Researchers at the University of Toronto and KAIST in South Korea have recently developed a hybrid architecture that overcomes these limitations by introducing small molecules into a CQD/organic stacked structure. The hybrid solar cells they created, presented in a paper published in Nature Energy, achieved remarkable PCEs that are retained even after long periods of continuous operation.
“The first challenge of this study was to combine the advantages of the broad photo-absorbing band of CQDs and the strong (but narrower) absorption coefficient of organic molecules to create a higher performance photovoltaic platform,” Se-Woong Baek, one of the researchers who carried out the study, told TechXplore.
The researchers drew inspiration from a study carried out by a research team at Berkeley National Laboratory almost two decades ago, which demonstrated the potential of using semiconductor nanorods and polymers to fabricate hybrid solar cells. While the team at Berkeley Lab and several others tried to combine organic molecules with CQDs, Baek and his colleagues felt that this was difficult to achieve, as device performances achieved by their hybrid architectures were lower than typical organic or CQD-only semiconductors. Thus, they set out to investigate the potential of CQD/organic semiconductors further, trying to overcome the limitations of previously developed architectures.
For solar cells to perform well, they should be able to maximize light absorption and efficiently convert it into electrical current. The hybrid solar cells developed by Baek and his colleagues have a small molecule bridge that complements CQD absorption, which in turn creates an excitor cascade with the host polymer. This results in a more efficient energy transfer than that observed in other hybrid architectures.

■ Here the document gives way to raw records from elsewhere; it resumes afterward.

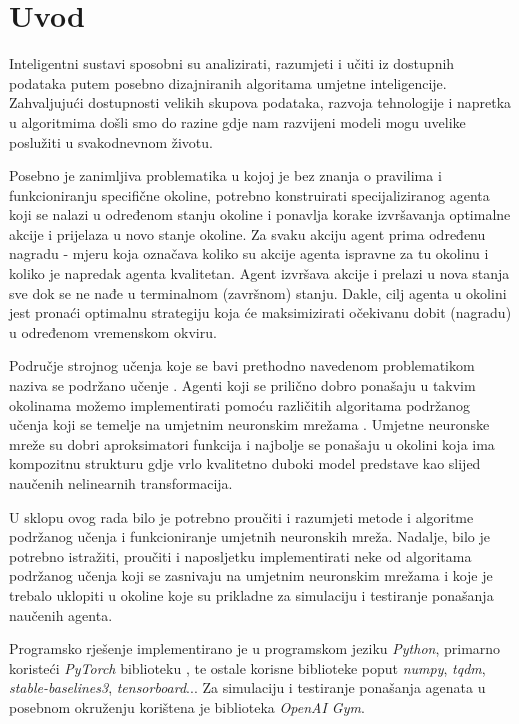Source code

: \chapter{Uvod}
Inteligentni sustavi sposobni su analizirati, razumjeti i učiti iz dostupnih podataka putem posebno dizajniranih algoritama umjetne inteligencije. Zahvaljujući dostupnosti velikih skupova podataka, razvoja tehnologije i napretka u algoritmima došli smo do razine gdje nam razvijeni modeli mogu uvelike poslužiti u svakodnevnom životu.

Posebno je zanimljiva problematika u kojoj je bez znanja o pravilima i funkcioniranju specifične okoline, potrebno konstruirati specijaliziranog agenta koji se nalazi u određenom stanju okoline i ponavlja korake izvršavanja optimalne akcije i prijelaza u novo stanje okoline. Za svaku akciju agent prima određenu nagradu - mjeru koja označava koliko su akcije agenta ispravne za tu okolinu i koliko je napredak agenta kvalitetan. Agent izvršava akcije i prelazi u nova stanja sve dok se ne nađe u terminalnom (završnom) stanju. Dakle, cilj agenta u okolini jest pronaći optimalnu strategiju koja će maksimizirati očekivanu dobit (nagradu) u određenom vremenskom okviru.

Područje strojnog učenja koje se bavi prethodno navedenom problematikom naziva se podržano učenje . Agenti koji se prilično dobro ponašaju u takvim okolinama možemo implementirati pomoću različitih algoritama podržanog učenja koji se temelje na umjetnim neuronskim mrežama . Umjetne neuronske mreže su dobri aproksimatori funkcija i najbolje se ponašaju u okolini koja ima kompozitnu strukturu gdje vrlo kvalitetno duboki model predstave kao slijed naučenih nelinearnih transformacija.

U sklopu ovog rada bilo je potrebno proučiti i razumjeti metode i algoritme podržanog učenja i funkcioniranje umjetnih neuronskih mreža. Nadalje, bilo je potrebno istražiti, proučiti i naposljetku implementirati neke od algoritama podržanog učenja koji se zasnivaju na umjetnim neuronskim mrežama i koje je trebalo uklopiti u okoline koje su prikladne za simulaciju i testiranje ponašanja naučenih agenta.

Programsko rješenje implementirano je u programskom jeziku \textit{Python}, primarno koristeći \textit{PyTorch} biblioteku , te ostale korisne biblioteke poput \textit{numpy}, \textit{tqdm}, \textit{stable-baselines3}, \textit{tensorboard}... Za simulaciju i testiranje ponašanja agenata u posebnom okruženju korištena je biblioteka \textit{OpenAI Gym}. 
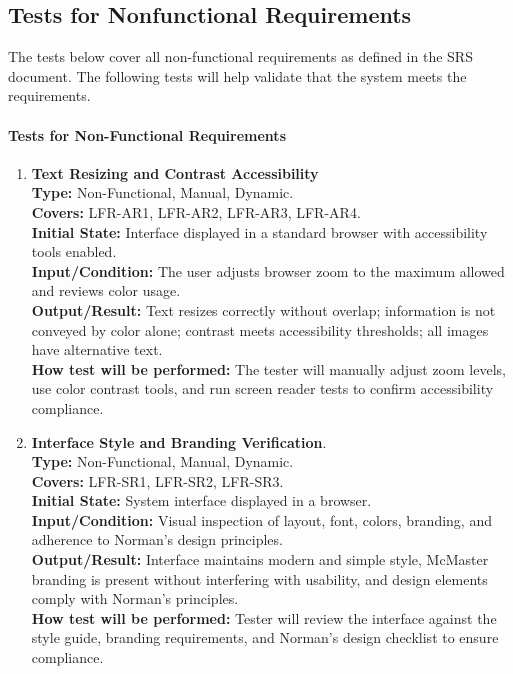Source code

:\documentclass[12pt, titlepage]{article}
\begin{document}
\subsection{Tests for Nonfunctional Requirements}

The tests below cover all non-functional requirements as defined in
the SRS document. The following tests will help validate that the system meets 
the requirements. 

\paragraph{Tests for Non-Functional Requirements}

\begin{enumerate}[label=NFR-ST \arabic*., wide=0pt, leftmargin=*]

  \item{}
    \textbf{Text Resizing and Contrast Accessibility} \\[2mm]
    \textbf{Type:} Non-Functional, Manual, Dynamic. \\
    \textbf{Covers:} LFR-AR1, LFR-AR2, LFR-AR3, LFR-AR4. \\
    \textbf{Initial State:} Interface displayed in a standard browser
    with accessibility tools enabled. \\
    \textbf{Input/Condition:} The user adjusts browser zoom to the
    maximum allowed and reviews color usage. \\
    \textbf{Output/Result:} Text resizes correctly without overlap;
    information is not conveyed by color alone; contrast meets
    accessibility thresholds; all images have alternative text. \\[2mm]
    \textbf{How test will be performed:} The tester will manually
    adjust zoom levels, use color contrast tools, and run screen
    reader tests to confirm accessibility compliance.

  \item \textbf{Interface Style and Branding Verification}. \\[2mm]
    \textbf{Type:} Non-Functional, Manual, Dynamic. \\
    \textbf{Covers:} LFR-SR1, LFR-SR2, LFR-SR3. \\
    \textbf{Initial State:} System interface displayed in a browser. \\
    \textbf{Input/Condition:} Visual inspection of layout, font,
    colors, branding, and adherence to Norman's design principles. \\
    \textbf{Output/Result:} Interface maintains modern and simple
    style, McMaster branding is present without interfering with
    usability, and design elements comply with Norman’s principles. \\[2mm]
    \textbf{How test will be performed:} Tester will review the
    interface against the style guide, branding requirements, and
    Norman’s design checklist to ensure compliance.


\end{enumerate}
\end{document}
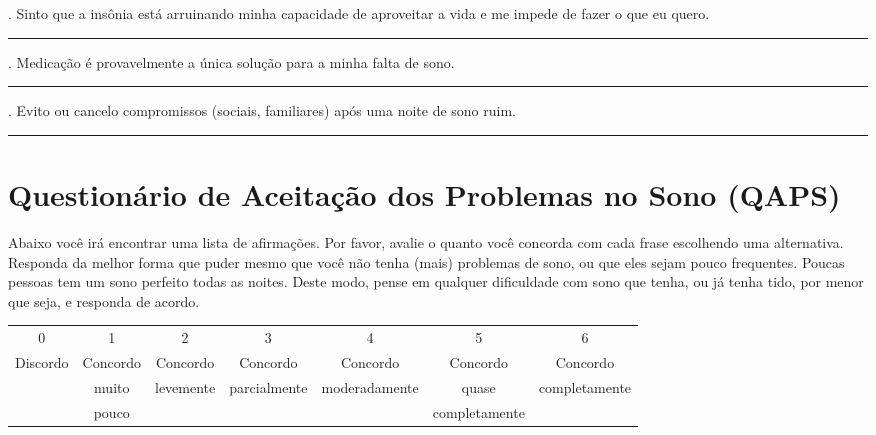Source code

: \documentclass[
  ,doc,11pt, twoside,floatsintext]{apa6}
\begin{document}
\begin{appendix}
\begin{flushleft}
{.	Sinto que a insônia está arruinando minha capacidade de aproveitar a vida e me impede de fazer o que eu quero. 
\medskip
\hrule
\medskip
\hspace*{6mm} \par

.	Medicação é provavelmente a única solução para a minha falta de sono.  
\medskip
\hrule
\medskip
\hspace*{6mm} \par

.	Evito ou cancelo compromissos (sociais, familiares) após uma noite de sono ruim.
\medskip
\hrule
\medskip
\hspace*{6mm} \par
}

\end{flushleft}

\section{Questionário de Aceitação dos Problemas no Sono (QAPS)}
\label{qaps}

Abaixo você irá encontrar uma lista de afirmações. Por favor, avalie o quanto você concorda com cada frase escolhendo uma alternativa. Responda da melhor forma que puder mesmo que você não tenha (mais) problemas de sono, ou que eles sejam pouco frequentes. Poucas pessoas tem um sono perfeito todas as noites. Deste modo, pense em qualquer dificuldade com sono que tenha, ou já tenha tido, por menor que seja, e responda de acordo.

\begin{table}[h]
\begin{tabular}{ccccccc}
0 & 1 & 2 & 3 & 4 & 5 & 6 \\
Discordo & Concordo & Concordo & Concordo & Concordo & Concordo & Concordo \\
 & muito & levemente & parcialmente & moderadamente & quase & completamente \\
 & pouco &  &  &  & completamente & 
\end{tabular}
\end{table}


\end{appendix}
\end{document}
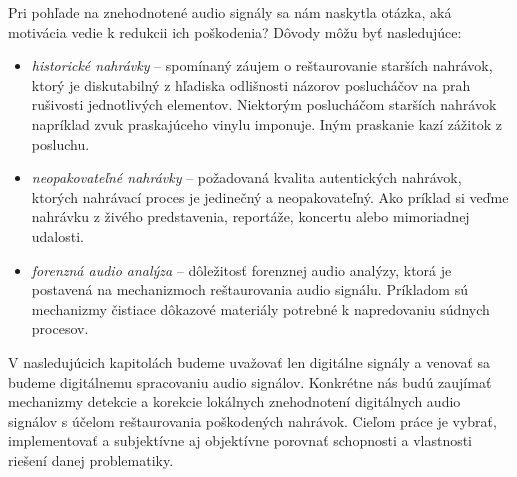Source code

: Pri pohľade na znehodnotené audio signály sa nám naskytla otázka, aká motivácia vedie k redukcii ich poškodenia? Dôvody môžu byť nasledujúce:
\begin{itemize}
	\item \textit{historické nahrávky} -- spomínaný záujem o reštaurovanie starších nahrávok, ktorý je diskutabilný z hľadiska odlišnosti názorov poslucháčov na prah rušivosti jednotlivých elementov. Niektorým poslucháčom starších nahrávok napríklad zvuk praskajúceho vinylu imponuje. Iným praskanie kazí zážitok z posluchu.
	\item \textit{neopakovateľné nahrávky} -- požadovaná kvalita autentických nahrávok, ktorých nahrávací proces je jedinečný a neopakovateľný. Ako príklad si veďme nahrávku z živého predstavenia, reportáže, koncertu alebo mimoriadnej udalosti.
	\item \textit{forenzná audio analýza} -- dôležitosť forenznej audio analýzy, ktorá je postavená na mechanizmoch reštaurovania audio signálu. Príkladom sú mechanizmy čistiace dôkazové materiály potrebné k napredovaniu súdnych procesov.
\end{itemize}

V nasledujúcich kapitolách budeme uvažovať len digitálne signály a venovať sa budeme digitálnemu spracovaniu audio signálov. Konkrétne nás budú zaujímať mechanizmy detekcie a korekcie lokálnych znehodnotení digitálnych audio signálov s účelom reštaurovania poškodených nahrávok. Cieľom práce je vybrať, implementovať a subjektívne aj objektívne porovnať schopnosti a vlastnosti riešení danej problematiky.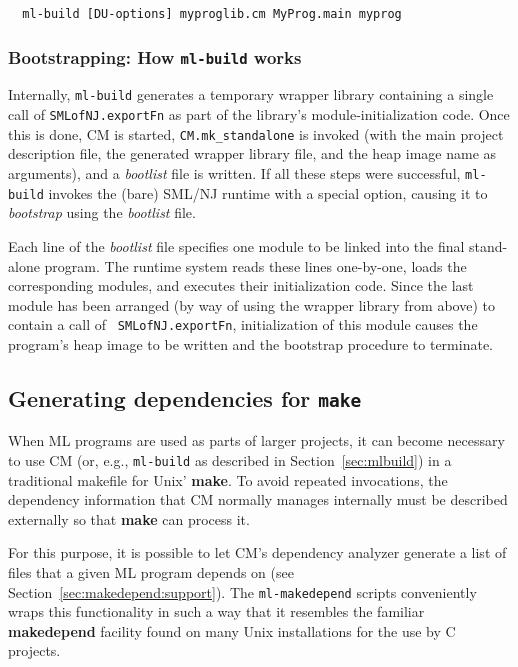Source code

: \documentclass[titlepage,letterpaper]{article}
\begin{document}
\begin{verbatim}
  ml-build [DU-options] myproglib.cm MyProg.main myprog
\end{verbatim}

\subsubsection{Bootstrapping: How {\tt ml-build} works}

Internally, {\tt ml-build} generates a temporary wrapper library
containing a single call of {\tt SMLofNJ.exportFn} as part of the
library's module-initialization code.  Once this is done, CM is
started, {\tt CM.mk\_standalone} is invoked (with the main project
description file, the generated wrapper library file, and the heap
image name as arguments), and a {\em bootlist} file is written.
If all these steps were successful, {\tt ml-build} invokes the (bare)
SML/NJ runtime with a special option, causing it to {\em bootstrap}
using the {\em bootlist} file.

Each line of the {\em bootlist} file specifies one module to be linked
into the final stand-alone program.  The runtime system reads these
lines one-by-one, loads the corresponding modules, and executes their
initialization code.  Since the last module has been arranged (by way
of using the wrapper library from above) to contain a call of {\tt
SMLofNJ.exportFn}, initialization of this module causes the program's
heap image to be written and the bootstrap procedure to terminate.

\subsection{Generating dependencies for {\tt make}}
\label{sec:makedepend}

When ML programs are used as parts of larger projects, it can become
necessary to use CM (or, e.g., {\tt ml-build} as described in
Section~\ref{sec:mlbuild}) in a traditional makefile for Unix' {\bf
make}.  To avoid repeated invocations, the dependency information that
CM normally manages internally must be described externally so that
{\bf make} can process it.

For this purpose, it is possible to let CM's dependency analyzer
generate a list of files that a given ML program depends on (see
Section~\ref{sec:makedepend:support}).  The {\tt ml-makedepend}
scripts conveniently wraps this functionality in such a way that it
resembles the familiar {\bf makedepend} facility found on many Unix
installations for the use by C projects.
\end{document}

“The structure we developed can achieve high light harvesting efficiency via an additional organic layer, which has a strong absorption coefficient at its backside and a primary broadband absorption by CQD near its front side,” Baek explained. “The strongest advantage of the resulting solar cells is that they allow us to program the photo-response of CQD by resizing and combining it with suitable organic molecules.”
The unique structure of the solar cells developed by Baek and his colleagues allows for greater degrees of freedom in programming their functions compared to other types of hybrid solar cells. In addition, it allows the solar cells to maintain good efficiency over longer periods of continuous operation.
“Many previous studies have reported broad and high absorbance through a combination of CQD and polymers, but their performance was less efficient due to the low charge extraction efficiency,” Baek said. “By introducing the third component, a small molecule bridge, into CQD/polymer hybrid heterostructure, we revealed an underlying mechanism that facilitates charge extraction as well as absorption, thereby improving PCEs.”
In the future, these solar cells could be used to fabricate photovoltaic panels that use both quantum dots and chromophores, but that achieve higher efficiencies than those observed in previously developed hybrid architectures. So far, the CQD-organic structure they proposed has an absorption band up to 1100 nanometers. In their next studies, they would thus like to adapt the structure or develop alternative hybrid architectures to achieve broader absorption bands.
“Eventually, this structure could be combined with actually high band-gap perovskite solar cells, for example, by designing a rear-cell platform as a tandem structure that can reinforce the absorption of the near-infrared band, where perovskite does not absorb,” Baek said. “Theoretically, an efficiency of 15 percent can be added to the perovskite solar cell when we combine our hybrid structure as a rear-cell of tandem structure.”